Left and Right Engineering

AEC made a proper engineering adaption of their right hand drive chassis to suit the left hand cab. Without this, access to parts such as injectors and the fuel pump would be restricted in left hand versions, requiring the engine to be removed for otherwise quick repair tasks. The financial investment in creating castings for both variants would have been large. The quantity of handed components required to create two versions of the half cab bus was much higher than say a left or right hand drive lorry or car. However for most of the world’s population the rule of the road is to drive on the right, requiring the left hand chassis. 
The decision to build both variants demonstrates AEC had ambitious plans to make significant sales volumes worldwide. In late 1940s Britain this was a realistic aim, when other countries had hardly begun to recover from the Second World War manufacturing opportunities for export from the UK were huge and were encouraged by the British Government to generate foreign exchange. By 1947 AEC had created fully reworked left hand drive variant of their right hand drive Regal and Regent half cab bus chassis. Production required a mixture of standard parts suited for both left and right hand drive versions and unique parts for one or other version.  

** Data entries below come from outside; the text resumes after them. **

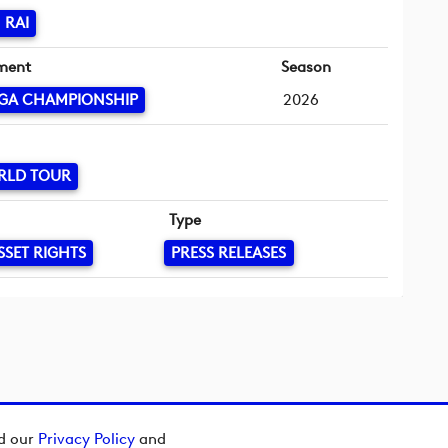
 RAI
ment
Season
GA CHAMPIONSHIP
2026
RLD TOUR
Type
SSET RIGHTS
PRESS RELEASES
ad our
Privacy Policy
and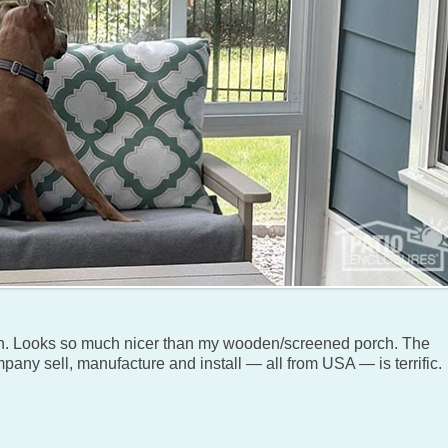
n. Looks so much nicer than my wooden/screened porch. The
pany sell, manufacture and install — all from USA — is terrific.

The chassis and mechanical parts of our bus are intriguing. Handed versions of many components including the engine, radiator, steering box, gear lever turret, gearbox, and rear axle were made to suit the left hand version. The engine is the most complex adaption, the block, crankcase, sump, fuel pump casing, injector pipes and water pump are handed. The engine crankshaft, cylinder heads, pistons, injectors, flywheel are interchangeable. 

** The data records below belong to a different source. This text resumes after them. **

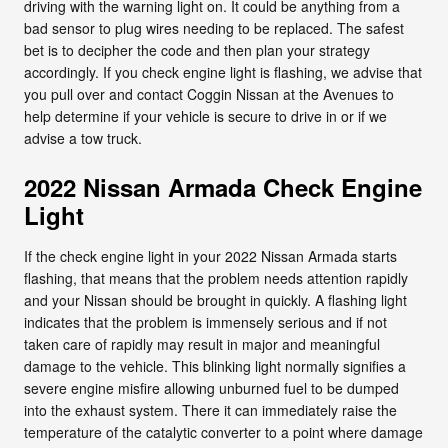
driving with the warning light on. It could be anything from a
bad sensor to plug wires needing to be replaced. The safest
bet is to decipher the code and then plan your strategy
accordingly. If you check engine light is flashing, we advise that
you pull over and contact Coggin Nissan at the Avenues to
help determine if your vehicle is secure to drive in or if we
advise a tow truck.
2022 Nissan Armada Check Engine
Light
If the check engine light in your 2022 Nissan Armada starts
flashing, that means that the problem needs attention rapidly
and your Nissan should be brought in quickly. A flashing light
indicates that the problem is immensely serious and if not
taken care of rapidly may result in major and meaningful
damage to the vehicle. This blinking light normally signifies a
severe engine misfire allowing unburned fuel to be dumped
into the exhaust system. There it can immediately raise the
temperature of the catalytic converter to a point where damage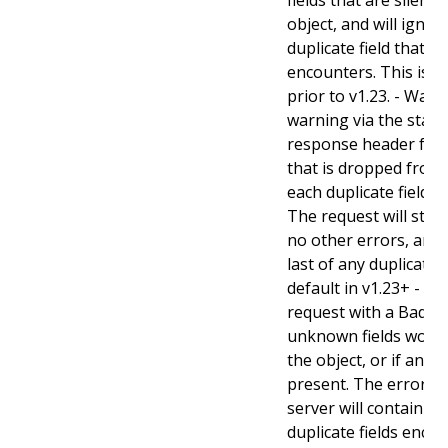
object, and will ignore
duplicate field that t
encounters. This is t
prior to v1.23. - Warn:
warning via the stan
response header for 
that is dropped from 
each duplicate field t
The request will still
no other errors, and w
last of any duplicate f
default in v1.23+ - Stri
request with a BadReq
unknown fields woul
the object, or if any d
present. The error r
server will contain a
duplicate fields enco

Luckily, the wearing mechanical components suit either version, but the casings for most are handed. This means components for repair can be sourced from stock held for left or right hand versions. Only a catastrophic failure, such as ‘a leg out of bed’ (connecting rod coming adrift and smashing the sump) will need a handed part replaced. 
In more recent times the DAF engines fitted to London Routemasters were wrongly handed making repair access difficult, time consuming and therefore more costly.